Could tight election races in both parties lead to brokered conventions?
By Matt Stearns | McClatchy Newspapers
* Posted on Friday, January 25, 2008
WASHINGTON — What happens if the primaries don't produce presidential nominees for one party — or the other — or both?
For Democrats, the Hillary Clinton-Barack Obama race could continue through the primaries. If John Edwards stays in, he could win enough delegates to prevent either Clinton or Obama from securing enough convention delegates to win the nomination.
On the Republican side, the once implausible seems possible. Three candidates — Mike Huckabee, John McCain and Mitt Romney — each have won important early contests. All show strength among disparate party constituencies. A fourth candidate, Rudy Giuliani, hasn't seriously competed in any primaries yet. It's possible that the four could split primary wins — and delegates — all the way through the primary season, leaving none with a majority of delegates.

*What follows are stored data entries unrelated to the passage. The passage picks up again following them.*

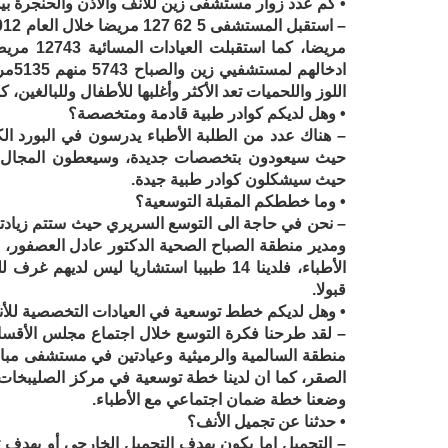
• كم عدد زوار مستشفى زين للأنف والأذن والحنجرة بي
مريضا، كم
اللوز واللحميات تعد الأكثر وأغلبها للأطفال وللبالغين، كما ستتم زيادة الع
• وهل لديكم كوادر طبية قادمة ومتخصصة؟
– هناك عدد من الطلبة الأطباء يدرسون في البورد ال
حيث سيعودون بتخصصات جديدة، وسيعطون المجال لت
حيث سيشكلون كوادر طبية جيدة.
• وما خططكم المقبلة التوسعية؟
– نحن في حاجة الى التوسع السريري حيث ستتم زيادتها م
ومدير منطقة الصباح الصحية الدكتور عادل العصفور،
الأطباء، فلدينا 14 طبيبا استشاريا ليس
قبولا.
• وهل لديكم خطط توسعية في العيادات التخصصية للأن
– لقد طرحنا فكرة التوسع خلال اجتماع مجلس الأقسام
منطقة السالمية والرميثية وعيادتين في مستشفى مبا
الصقر، كما ان لدينا خطة توسعية في مركز الصليبخات،
وضعنا خطة ضمان اجتماعي مع الأطباء.
• حدثنا عن تجميل الأنف؟
– التجميل اما يكون بهدف التجميل الخارجي أو بهدف 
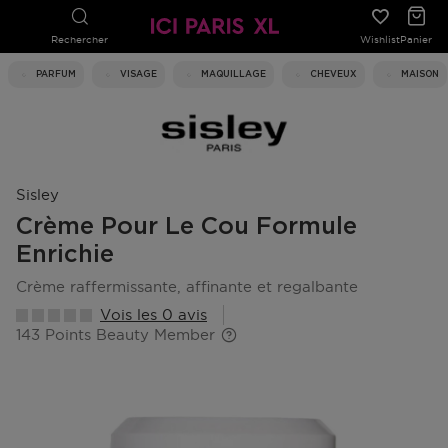
Rechercher
Wishlist
Panier
PARFUM
VISAGE
MAQUILLAGE
CHEVEUX
MAISON
Sisley
Crème Pour Le Cou Formule
Enrichie
crème raffermissante, affinante et regalbante
Vois les 0 avis
143 Points Beauty Member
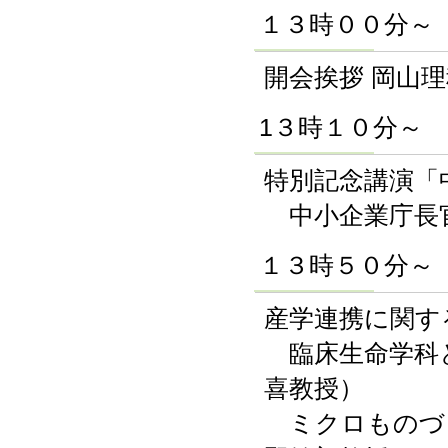
１３時００分～
開会挨拶 岡山
1３時１０分～
特別記念講演「
中小企業庁長官
１３時５０分～
産学連携に関す
臨床生命学科と
喜教授）
ミクロものづ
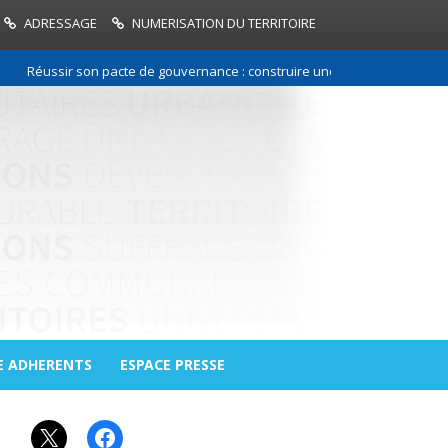
ADRESSAGE
NUMERISATION DU TERRITOIRE
Réussir son pacte de gouvernance : construire une relation de confianc
E ADHERENTS
ESPACE PRESSE
X
Facebook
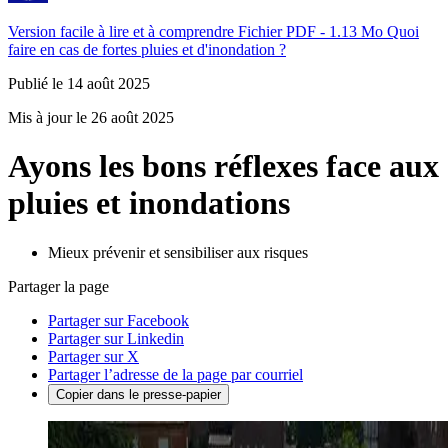
Version facile à lire et à comprendre
Fichier PDF - 1.13 Mo
Quoi
faire en cas de fortes pluies et d'inondation ?
Publié le 14 août 2025
Mis à jour le 26 août 2025
Ayons les bons réflexes face aux
pluies et inondations
Mieux prévenir et sensibiliser aux risques
Partager la page
Partager sur Facebook
Partager sur Linkedin
Partager sur X
Partager l’adresse de la page par courriel
Copier dans le presse-papier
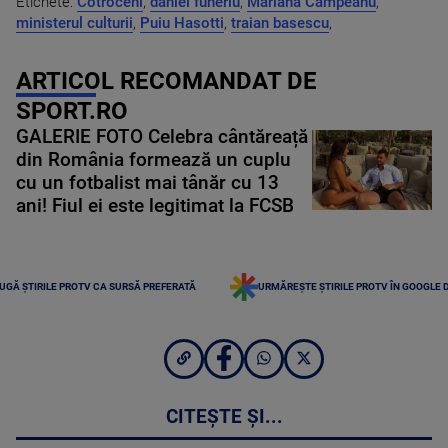
Etichete:
Cotroceni
,
daniel funeriu
,
Mariana Campeanu
,
ministerul culturii
,
Puiu Hasotti
,
traian basescu
,
ARTICOL RECOMANDAT DE
SPORT.RO
GALERIE FOTO Celebra cântăreață
din România formează un cuplu
cu un fotbalist mai tânăr cu 13
ani! Fiul ei este legitimat la FCSB
UGĂ ȘTIRILE PROTV CA SURSĂ PREFERATĂ
URMĂREȘTE ȘTIRILE PROTV ÎN GOOGLE 
CITEȘTE ȘI...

Suddenly those summer conventions — ridiculed in recent years as four-day parties with scripted outcomes — could matter: Delegates might have to stay awake and sober long enough to choose a nominee.
"It's not so amazing," said R. Craig Sautter, who's written three books on presidential nominating conventions. "Any time you have more than two candidates who are strong, you have the possibility of nobody going into the convention with enough delegates."
It hasn't been that way for a long while.